Milly went to school and he sat on at the table. The cereal company which Milly patronized had printed on the carton of Weatbrix the latest adventure of Little Dwarf Doodoo. Little Dwarf Doodoo in a rather brief instalment encountered a rat the size of a St Bernard dog and he frightened the rat away by pretending to be a cat and saying miaou. It was a very simple story. You could hardly call it a preparation for life. The company also gave away an air-gun in return for twelve lids. As the packet was almost empty Wormold began to cut off the lid, driving his knife carefully along the dotted line. He was turning the last corner when Beatrice entered. She said, ‘What are you doing?’ ‘I thought an air-gun might be useful in the office. We only need eleven more lids.’

‘I couldn’t sleep last night.’

‘Too much coffee?’

‘No. Something you told me Dr Hasselbacher said. About Milly. Please don’t go to the lunch.’

‘It’s the least I can do.’

‘You do quite enough. They are pleased with you in London. I can tell that from the way they cable you. Whatever Henry may say, London wouldn’t want you to run a silly risk.’

‘It’s quite true what he said that if I don’t go they will try something else.’

‘Don’t worry about Milly. I’ll watch her like a lynx.’

‘And who’s going to watch you?’

‘I’m in this line of business; it’s my own choice. You needn’t feel responsible for me.’

‘Have you been in a spot like this before?’

‘No, but I’ve never had a boss like you before. You seem to stir them up. You know, this job is usually just an office desk and files and dull cables; we don’t go in for murder. And I don’t want you murdered. You see, you are real. You aren’t Boy’s Own Paper. For God’s sake put down that silly packet and listen to me.’

‘I was re-reading Little Dwarf Doodoo.’

‘Then stay at home with him this morning. I’ll go out and buy you all the back cartons so that you can catch up.’

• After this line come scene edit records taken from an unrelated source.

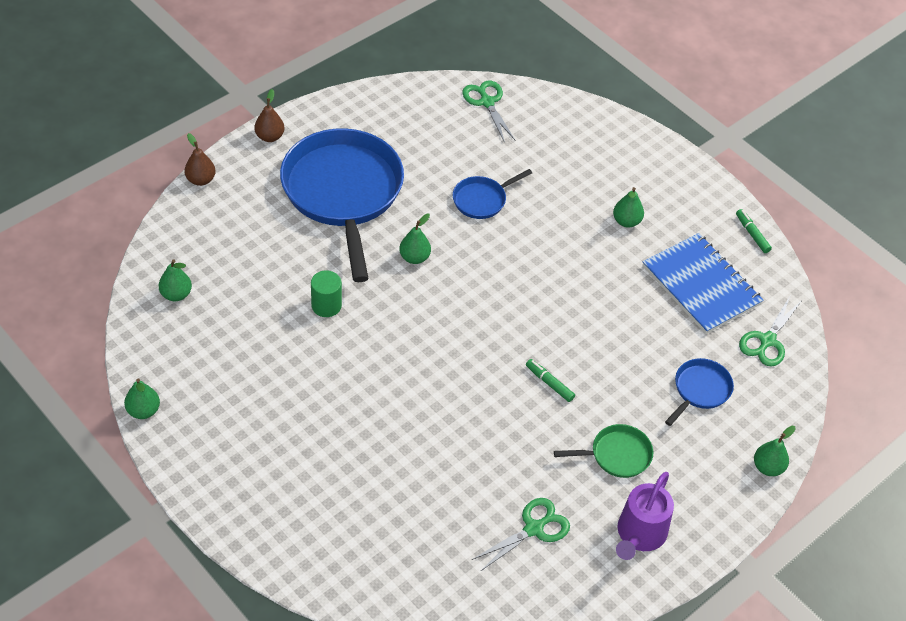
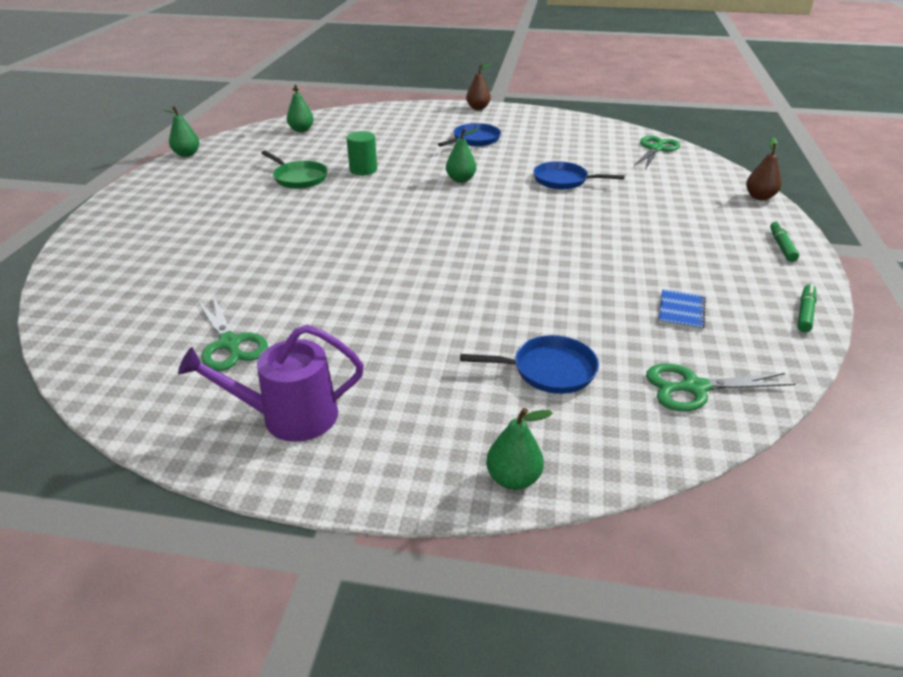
camera: 55 degrees right, 15 degrees down
(201, 180) = (407, 105): brown pear -> brown pear (759, 197)
(343, 193) = (474, 140): blue pan -> blue pan, size x0.44
(533, 529) = (230, 343): green scissors -> green scissors turned 45 degrees clockwise
(549, 383) = (422, 280): green marker -> green marker (781, 246)
(617, 455) = (385, 353): green pan -> green pan (298, 178)
(626, 221) = (670, 242): green pear -> none
(701, 285) = (681, 311): blue notebook -> blue notebook, size x0.43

‘All Hawthorne said was sense. I only have to be careful what I eat. It is important to find out who they are. Then I’ll have done something for my money.’

‘You’ve done plenty as it is. There’s no point in going to this damned lunch.’

‘Yes, there is a point. Pride.’

‘Who are you showing off to?’

‘You.’

He made his way through the lounge of the Nacional Hotel between the showcases full of Italian shoes and Danish ashtrays and Swedish glass and mauve British woollies. The private dining-room where the European Traders al-ways met lay just beyond the chair where Dr Hasselbacher now sat, conspicuously waiting. Wormold approached with slowing steps; it was the first time he had seen Dr Hasselbacher since the night when he had sat on the bed in his Uhlan’s uniform talking of the past. Members of the Association, passing in to the private dining-room, stopped and spoke to Dr Hasselbacher; he paid them no attention. Wormold reached the chair where he sat. Dr Hasselbacher said, ‘Don’t go in there, Mr Wormold.’ He spoke without lowering his voice, the words shivering among the showcases, attracting attention.